06 Catholic Teaching on Euthanasia - Bishop Gerald John Mathias

posted Apr 5, 2018, 9:40 AM by Neil D'Souza   [ updated Apr 5, 2018, 9:40 AM ]
On March 9, 2018, a five-judge Constitution Bench of the Supreme Court of India, headed by Chief Justice Dipak Kumar Misra passed a ruling legalising passive euthanasia and sanctioning living wills. This ruling will have serious repercussions and adverse impacts on the poor and vulnerable in India. Euthanasia is not just a legal issue, but primarily a moral issue. Often, the judiciary and legislature do not take into account the morality of an action that is under consideration, but legislate or rule purely on the basis of utilitarian principles and human considerations e.g. Laws on abortion, same-sex unions, euthanasia, etc. The Supreme Court has not legalised active euthanasia, but only passive euthanasia.

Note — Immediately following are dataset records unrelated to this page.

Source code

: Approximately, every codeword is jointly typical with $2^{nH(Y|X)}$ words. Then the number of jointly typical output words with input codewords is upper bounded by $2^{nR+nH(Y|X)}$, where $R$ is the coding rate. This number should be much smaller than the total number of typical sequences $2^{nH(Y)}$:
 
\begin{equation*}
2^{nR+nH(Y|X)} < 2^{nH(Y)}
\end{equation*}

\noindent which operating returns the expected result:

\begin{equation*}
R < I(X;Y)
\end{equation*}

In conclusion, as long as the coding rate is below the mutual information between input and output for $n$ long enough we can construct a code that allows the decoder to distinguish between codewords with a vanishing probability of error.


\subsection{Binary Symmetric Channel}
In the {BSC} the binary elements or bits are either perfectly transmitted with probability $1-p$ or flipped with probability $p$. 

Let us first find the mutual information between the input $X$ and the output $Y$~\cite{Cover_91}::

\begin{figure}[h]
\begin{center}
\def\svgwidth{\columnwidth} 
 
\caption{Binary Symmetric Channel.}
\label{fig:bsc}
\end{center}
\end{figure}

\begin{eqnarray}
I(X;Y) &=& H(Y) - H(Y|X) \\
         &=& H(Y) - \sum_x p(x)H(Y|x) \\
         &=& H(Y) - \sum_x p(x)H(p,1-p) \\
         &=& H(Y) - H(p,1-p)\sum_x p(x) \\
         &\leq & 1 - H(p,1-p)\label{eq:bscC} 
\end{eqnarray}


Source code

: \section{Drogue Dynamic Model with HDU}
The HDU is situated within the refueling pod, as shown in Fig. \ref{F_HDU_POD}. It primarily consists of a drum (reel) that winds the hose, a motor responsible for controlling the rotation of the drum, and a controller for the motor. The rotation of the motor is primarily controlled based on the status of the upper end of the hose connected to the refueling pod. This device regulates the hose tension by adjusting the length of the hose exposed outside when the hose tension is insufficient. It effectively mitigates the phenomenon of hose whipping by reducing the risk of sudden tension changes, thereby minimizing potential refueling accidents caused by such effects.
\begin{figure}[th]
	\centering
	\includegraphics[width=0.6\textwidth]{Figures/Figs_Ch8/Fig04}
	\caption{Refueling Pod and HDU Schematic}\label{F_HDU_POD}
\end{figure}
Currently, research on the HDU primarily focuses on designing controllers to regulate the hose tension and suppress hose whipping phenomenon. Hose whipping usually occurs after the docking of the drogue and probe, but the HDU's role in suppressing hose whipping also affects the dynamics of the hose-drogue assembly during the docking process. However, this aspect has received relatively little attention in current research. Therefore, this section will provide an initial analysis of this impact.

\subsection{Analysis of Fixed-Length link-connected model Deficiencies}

But we must look into the moral aspect of this important Supreme Court judgment legalising passive euthanasia, and see what our moral obligations are as taught by the Magisterium of the Church.

The Congregation for the Doctrine of the Faith in its Declaration on Euthanasia defines Euthanasia as "an action or an omission which of itself or by intention causes death, in order that all suffering may in this way be eliminated."

Active euthanasia involves the direct killing of a terminally ill patient by administering some lethal drug or injection. Passive euthanasia, on the other hand, is when the patient is allowed to die by the withdrawal of all medical treatment, even normal food and water. The end result in both active and passive euthanasia is the same – death of the patient. This intended death is morally culpable, whether it is achieved by commission or omission.

The Vatican document quoted above states firmly that "nothing and no one can in any way permit the killing of an innocent human being, whether a foetus or an embryo, an infant or an adult, an old person, or one suffering from an incurable disease, or a person who is dying. Furthermore, no one is permitted to ask for the act of killing, either for himself or herself, or for another person entrusted to his or her care, nor can he or she consent to it, either explicitly or implicitly. Nor can any authority legitimately recommend or permit such an action. For it is a question of violation of the divine law, an offence against the dignity of the human person, a crime against life, and an attack on humanity."